*REQUIRED WORK:* From the listing below, quote word for word the lines starting at the one containing "授权服务器必须防止攻击者猜测" and ending at the one containing "针对授权服务器的授权端点的 CSRF 攻击可能导致攻击者在不涉及或警告最终用户的情况下获得恶意客户端的最终用户授权。", with both of those lines included.

=== DATA SHOWN ===

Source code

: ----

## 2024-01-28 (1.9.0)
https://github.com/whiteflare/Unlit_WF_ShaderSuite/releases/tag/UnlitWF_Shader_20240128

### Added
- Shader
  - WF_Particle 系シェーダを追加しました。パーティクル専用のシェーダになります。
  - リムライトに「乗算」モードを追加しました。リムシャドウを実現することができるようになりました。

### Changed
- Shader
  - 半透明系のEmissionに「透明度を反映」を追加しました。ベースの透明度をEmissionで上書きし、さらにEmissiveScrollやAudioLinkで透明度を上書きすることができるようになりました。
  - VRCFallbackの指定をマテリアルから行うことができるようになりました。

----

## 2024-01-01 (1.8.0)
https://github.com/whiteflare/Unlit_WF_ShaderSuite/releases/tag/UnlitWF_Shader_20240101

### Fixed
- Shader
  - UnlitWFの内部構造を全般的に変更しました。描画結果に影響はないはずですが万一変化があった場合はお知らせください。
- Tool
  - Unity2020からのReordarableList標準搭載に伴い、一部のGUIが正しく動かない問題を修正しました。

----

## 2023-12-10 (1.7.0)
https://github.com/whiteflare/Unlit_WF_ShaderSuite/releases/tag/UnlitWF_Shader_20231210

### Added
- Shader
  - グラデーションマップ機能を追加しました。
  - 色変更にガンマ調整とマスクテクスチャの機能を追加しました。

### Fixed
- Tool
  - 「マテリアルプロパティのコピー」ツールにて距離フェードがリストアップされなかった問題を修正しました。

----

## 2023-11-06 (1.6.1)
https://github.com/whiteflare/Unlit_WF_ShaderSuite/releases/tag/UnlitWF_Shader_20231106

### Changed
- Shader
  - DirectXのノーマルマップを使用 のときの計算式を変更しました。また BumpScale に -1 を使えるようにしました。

===
=== DATA SHOWN ===

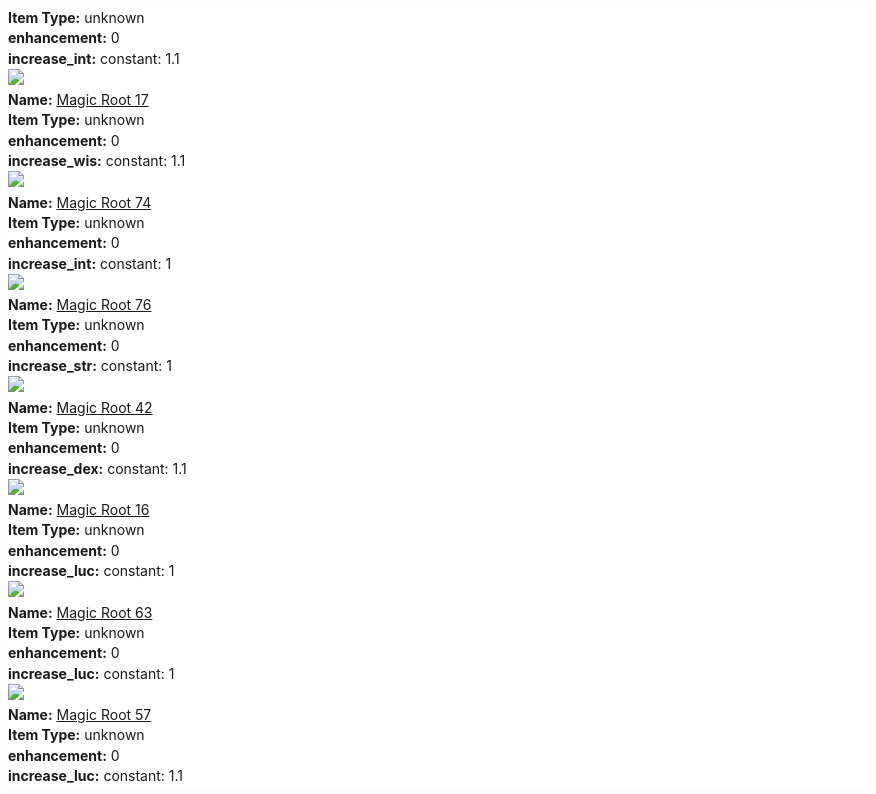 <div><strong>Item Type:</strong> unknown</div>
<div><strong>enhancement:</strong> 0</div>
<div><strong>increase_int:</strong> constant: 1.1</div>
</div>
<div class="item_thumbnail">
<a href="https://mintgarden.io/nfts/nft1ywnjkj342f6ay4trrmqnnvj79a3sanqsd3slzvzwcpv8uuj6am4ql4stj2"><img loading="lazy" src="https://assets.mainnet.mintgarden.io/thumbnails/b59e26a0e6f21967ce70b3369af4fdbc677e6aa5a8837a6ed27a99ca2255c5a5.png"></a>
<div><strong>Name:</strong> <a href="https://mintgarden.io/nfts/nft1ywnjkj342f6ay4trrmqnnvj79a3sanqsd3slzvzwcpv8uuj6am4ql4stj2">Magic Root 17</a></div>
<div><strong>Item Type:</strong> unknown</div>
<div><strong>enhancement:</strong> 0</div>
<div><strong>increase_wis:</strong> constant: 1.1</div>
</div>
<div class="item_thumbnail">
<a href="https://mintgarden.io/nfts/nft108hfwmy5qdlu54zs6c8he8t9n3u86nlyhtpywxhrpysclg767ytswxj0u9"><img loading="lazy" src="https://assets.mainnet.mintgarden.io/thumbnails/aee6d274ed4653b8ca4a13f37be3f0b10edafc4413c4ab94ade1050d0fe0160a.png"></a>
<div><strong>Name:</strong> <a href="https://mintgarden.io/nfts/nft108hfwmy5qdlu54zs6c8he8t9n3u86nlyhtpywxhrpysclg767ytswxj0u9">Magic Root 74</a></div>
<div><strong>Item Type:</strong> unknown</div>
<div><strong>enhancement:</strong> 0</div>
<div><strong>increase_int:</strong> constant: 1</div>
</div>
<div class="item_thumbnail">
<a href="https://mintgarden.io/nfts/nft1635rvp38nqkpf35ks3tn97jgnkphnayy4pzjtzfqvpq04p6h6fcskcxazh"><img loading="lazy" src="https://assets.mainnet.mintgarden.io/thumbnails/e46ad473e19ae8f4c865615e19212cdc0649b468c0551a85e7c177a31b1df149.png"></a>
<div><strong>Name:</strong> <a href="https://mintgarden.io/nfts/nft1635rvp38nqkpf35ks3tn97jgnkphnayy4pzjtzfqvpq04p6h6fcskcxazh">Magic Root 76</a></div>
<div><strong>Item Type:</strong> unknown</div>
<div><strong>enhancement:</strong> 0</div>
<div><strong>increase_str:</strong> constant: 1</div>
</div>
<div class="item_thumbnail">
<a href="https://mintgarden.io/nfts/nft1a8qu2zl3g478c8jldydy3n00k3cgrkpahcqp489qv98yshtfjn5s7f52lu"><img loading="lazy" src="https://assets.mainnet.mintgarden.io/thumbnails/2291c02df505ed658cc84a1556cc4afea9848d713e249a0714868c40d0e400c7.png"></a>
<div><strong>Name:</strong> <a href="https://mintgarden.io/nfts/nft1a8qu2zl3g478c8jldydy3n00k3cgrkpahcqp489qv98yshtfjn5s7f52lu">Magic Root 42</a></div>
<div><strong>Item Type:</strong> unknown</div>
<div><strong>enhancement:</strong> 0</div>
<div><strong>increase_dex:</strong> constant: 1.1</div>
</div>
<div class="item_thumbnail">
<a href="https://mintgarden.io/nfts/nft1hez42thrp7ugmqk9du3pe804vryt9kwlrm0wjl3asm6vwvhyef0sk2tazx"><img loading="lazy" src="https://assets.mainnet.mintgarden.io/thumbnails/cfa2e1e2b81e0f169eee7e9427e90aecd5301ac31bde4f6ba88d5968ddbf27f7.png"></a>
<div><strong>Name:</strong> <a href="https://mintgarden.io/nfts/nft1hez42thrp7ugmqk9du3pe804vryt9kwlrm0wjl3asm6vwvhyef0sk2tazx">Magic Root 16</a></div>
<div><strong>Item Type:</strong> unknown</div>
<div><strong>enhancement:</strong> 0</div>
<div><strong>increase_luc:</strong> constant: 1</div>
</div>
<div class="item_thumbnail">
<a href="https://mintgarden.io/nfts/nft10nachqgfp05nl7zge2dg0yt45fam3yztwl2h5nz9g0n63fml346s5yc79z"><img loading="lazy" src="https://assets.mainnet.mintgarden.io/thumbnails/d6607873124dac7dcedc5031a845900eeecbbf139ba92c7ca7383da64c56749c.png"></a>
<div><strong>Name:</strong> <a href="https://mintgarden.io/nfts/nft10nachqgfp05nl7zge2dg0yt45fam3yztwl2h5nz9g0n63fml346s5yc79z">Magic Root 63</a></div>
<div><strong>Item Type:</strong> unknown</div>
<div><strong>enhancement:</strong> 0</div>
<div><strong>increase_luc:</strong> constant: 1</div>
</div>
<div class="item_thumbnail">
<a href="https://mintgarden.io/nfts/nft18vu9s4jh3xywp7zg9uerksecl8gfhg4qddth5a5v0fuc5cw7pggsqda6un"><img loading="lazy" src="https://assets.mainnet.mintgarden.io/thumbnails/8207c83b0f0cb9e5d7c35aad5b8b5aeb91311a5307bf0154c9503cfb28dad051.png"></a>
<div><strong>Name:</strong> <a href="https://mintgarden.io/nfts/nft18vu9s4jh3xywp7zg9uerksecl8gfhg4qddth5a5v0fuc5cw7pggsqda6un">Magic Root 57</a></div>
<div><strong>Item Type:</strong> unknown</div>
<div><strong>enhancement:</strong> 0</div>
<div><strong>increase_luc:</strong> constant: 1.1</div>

===
=== DATA SHOWN ===

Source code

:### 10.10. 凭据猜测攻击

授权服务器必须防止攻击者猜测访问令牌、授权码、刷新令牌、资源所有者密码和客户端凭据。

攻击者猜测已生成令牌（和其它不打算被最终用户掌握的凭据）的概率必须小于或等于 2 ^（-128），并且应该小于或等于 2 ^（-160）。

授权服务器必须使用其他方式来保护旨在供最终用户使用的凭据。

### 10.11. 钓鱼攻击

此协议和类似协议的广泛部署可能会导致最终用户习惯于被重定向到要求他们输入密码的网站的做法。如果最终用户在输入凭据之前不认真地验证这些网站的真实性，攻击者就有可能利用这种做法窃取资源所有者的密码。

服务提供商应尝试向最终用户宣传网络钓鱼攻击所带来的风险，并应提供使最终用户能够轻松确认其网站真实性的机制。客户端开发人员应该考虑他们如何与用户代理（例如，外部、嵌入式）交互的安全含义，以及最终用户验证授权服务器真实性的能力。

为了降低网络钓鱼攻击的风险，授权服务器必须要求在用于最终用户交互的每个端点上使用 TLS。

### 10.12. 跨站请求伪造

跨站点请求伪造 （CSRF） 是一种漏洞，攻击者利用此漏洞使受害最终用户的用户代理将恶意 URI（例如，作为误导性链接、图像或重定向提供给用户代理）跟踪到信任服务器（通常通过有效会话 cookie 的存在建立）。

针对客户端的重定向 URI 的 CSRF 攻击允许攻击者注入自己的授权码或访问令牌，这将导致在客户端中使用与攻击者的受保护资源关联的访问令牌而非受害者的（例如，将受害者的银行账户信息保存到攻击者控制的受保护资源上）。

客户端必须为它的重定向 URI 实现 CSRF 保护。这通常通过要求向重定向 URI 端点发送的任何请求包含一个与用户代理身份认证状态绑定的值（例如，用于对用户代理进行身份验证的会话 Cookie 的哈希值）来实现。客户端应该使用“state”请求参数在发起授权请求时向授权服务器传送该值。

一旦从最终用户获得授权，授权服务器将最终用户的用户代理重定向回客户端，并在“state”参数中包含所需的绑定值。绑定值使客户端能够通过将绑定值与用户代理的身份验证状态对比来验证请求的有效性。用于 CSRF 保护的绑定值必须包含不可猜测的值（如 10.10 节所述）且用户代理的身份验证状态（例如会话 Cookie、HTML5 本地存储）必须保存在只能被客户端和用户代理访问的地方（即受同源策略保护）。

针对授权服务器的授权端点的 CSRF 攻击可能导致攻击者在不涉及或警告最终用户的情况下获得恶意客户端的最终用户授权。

===

*ANSWER TO THIS EXERCISE:*
授权服务器必须防止攻击者猜测访问令牌、授权码、刷新令牌、资源所有者密码和客户端凭据。

攻击者猜测已生成令牌（和其它不打算被最终用户掌握的凭据）的概率必须小于或等于 2 ^（-128），并且应该小于或等于 2 ^（-160）。

授权服务器必须使用其他方式来保护旨在供最终用户使用的凭据。

### 10.11. 钓鱼攻击

此协议和类似协议的广泛部署可能会导致最终用户习惯于被重定向到要求他们输入密码的网站的做法。如果最终用户在输入凭据之前不认真地验证这些网站的真实性，攻击者就有可能利用这种做法窃取资源所有者的密码。

服务提供商应尝试向最终用户宣传网络钓鱼攻击所带来的风险，并应提供使最终用户能够轻松确认其网站真实性的机制。客户端开发人员应该考虑他们如何与用户代理（例如，外部、嵌入式）交互的安全含义，以及最终用户验证授权服务器真实性的能力。

为了降低网络钓鱼攻击的风险，授权服务器必须要求在用于最终用户交互的每个端点上使用 TLS。

### 10.12. 跨站请求伪造

跨站点请求伪造 （CSRF） 是一种漏洞，攻击者利用此漏洞使受害最终用户的用户代理将恶意 URI（例如，作为误导性链接、图像或重定向提供给用户代理）跟踪到信任服务器（通常通过有效会话 cookie 的存在建立）。

针对客户端的重定向 URI 的 CSRF 攻击允许攻击者注入自己的授权码或访问令牌，这将导致在客户端中使用与攻击者的受保护资源关联的访问令牌而非受害者的（例如，将受害者的银行账户信息保存到攻击者控制的受保护资源上）。

客户端必须为它的重定向 URI 实现 CSRF 保护。这通常通过要求向重定向 URI 端点发送的任何请求包含一个与用户代理身份认证状态绑定的值（例如，用于对用户代理进行身份验证的会话 Cookie 的哈希值）来实现。客户端应该使用“state”请求参数在发起授权请求时向授权服务器传送该值。

一旦从最终用户获得授权，授权服务器将最终用户的用户代理重定向回客户端，并在“state”参数中包含所需的绑定值。绑定值使客户端能够通过将绑定值与用户代理的身份验证状态对比来验证请求的有效性。用于 CSRF 保护的绑定值必须包含不可猜测的值（如 10.10 节所述）且用户代理的身份验证状态（例如会话 Cookie、HTML5 本地存储）必须保存在只能被客户端和用户代理访问的地方（即受同源策略保护）。

针对授权服务器的授权端点的 CSRF 攻击可能导致攻击者在不涉及或警告最终用户的情况下获得恶意客户端的最终用户授权。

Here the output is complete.